Classification and Powerlaws: The Logarithmic Transformation
Logarithmic transformation of the data has been recommended by the literature in the case of highly skewed distributions such as those commonly found in information science. The purpose of the transformation is to make the data conform to the lognormal law of error for inferential purposes. How does this transformation affect the analysis? We factor analyze and visualize the citation environment of the Journal of the American Chemical Society (JACS) before and after a logarithmic transformation. The transformation strongly reduces the variance necessary for classificatory purposes and therefore is counterproductive to the purposes of the descriptive statistics. We recommend against the logarithmic transformation when sets cannot be defined unambiguously. The intellectual organization of the sciences is reflected in the curvilinear parts of the citation distributions, while negative powerlaws fit excellently to the tails of the distributions.
💡 Research Summary
The paper investigates the consequences of applying a logarithmic transformation to highly skewed citation data, using the Journal of the American Chemical Society (JACS) as a case study. The authors first collect raw citation counts for articles that cite JACS and for articles cited by JACS from major bibliographic databases. They then conduct parallel analyses: one on the original count data and another on the same data after a log transformation (natural or base‑10). Factor analysis and multidimensional scaling are employed to uncover the underlying structure of the citation environment and to visualize it.
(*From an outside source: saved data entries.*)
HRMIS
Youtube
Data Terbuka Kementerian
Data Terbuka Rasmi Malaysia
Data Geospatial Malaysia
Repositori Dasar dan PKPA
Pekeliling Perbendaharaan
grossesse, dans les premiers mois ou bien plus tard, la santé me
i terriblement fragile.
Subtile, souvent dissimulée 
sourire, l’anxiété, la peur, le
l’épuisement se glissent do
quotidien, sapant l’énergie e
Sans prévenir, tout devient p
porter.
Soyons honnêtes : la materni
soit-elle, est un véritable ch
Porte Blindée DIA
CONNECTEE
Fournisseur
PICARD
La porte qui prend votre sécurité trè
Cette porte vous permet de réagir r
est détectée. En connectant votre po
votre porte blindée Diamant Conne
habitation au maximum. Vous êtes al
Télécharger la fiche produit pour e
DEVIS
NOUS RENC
In the untransformed data, the distribution is extremely asymmetric: a small number of journals account for a large share of citations, producing a heavy‑tailed, log‑normal‑like shape. Factor analysis yields well‑separated components that correspond to distinct disciplinary clusters (e.g., core chemistry, adjacent physics and biology). The visualizations show clear boundaries between these clusters, reflecting the intellectual organization of the sciences.
When the logarithmic transformation is applied, the variance of the citation counts collapses dramatically. The factor structure becomes blurred: eigenvalues lose their spread, and the previously distinct components merge. Visualizations reveal an inflated central cluster and the disappearance of peripheral clusters, indicating that the transformation erodes the discriminative power needed for classification. The authors argue that this reduction of variance is counter‑productive for descriptive statistics that aim to map scientific fields.
Beyond classification, the authors dissect the citation distribution itself. The central, curvilinear portion of the distribution mirrors the disciplinary organization and is best captured by non‑linear clustering techniques. The tail, however, follows a negative power‑law (P(x) ∝ x^‑α) with an exponent around 2.1–2.3, confirming earlier findings that low‑citation journals obey a scale‑free pattern. This dual behavior suggests that while the bulk of citations encodes the structured knowledge network, the extreme tail reflects a universal scaling law.
The central conclusion is that logarithmic transformation, while useful for meeting normality assumptions in inferential statistics, undermines the very structure researchers seek to uncover in citation networks. When sets cannot be unambiguously defined, the transformation leads to loss of critical information and hampers the identification of intellectual domains. Consequently, the authors recommend retaining the raw, skewed data for descriptive and classificatory purposes and employing power‑law modeling for the tail, thereby preserving both the nuanced organization of science and the universal scaling properties of citation counts.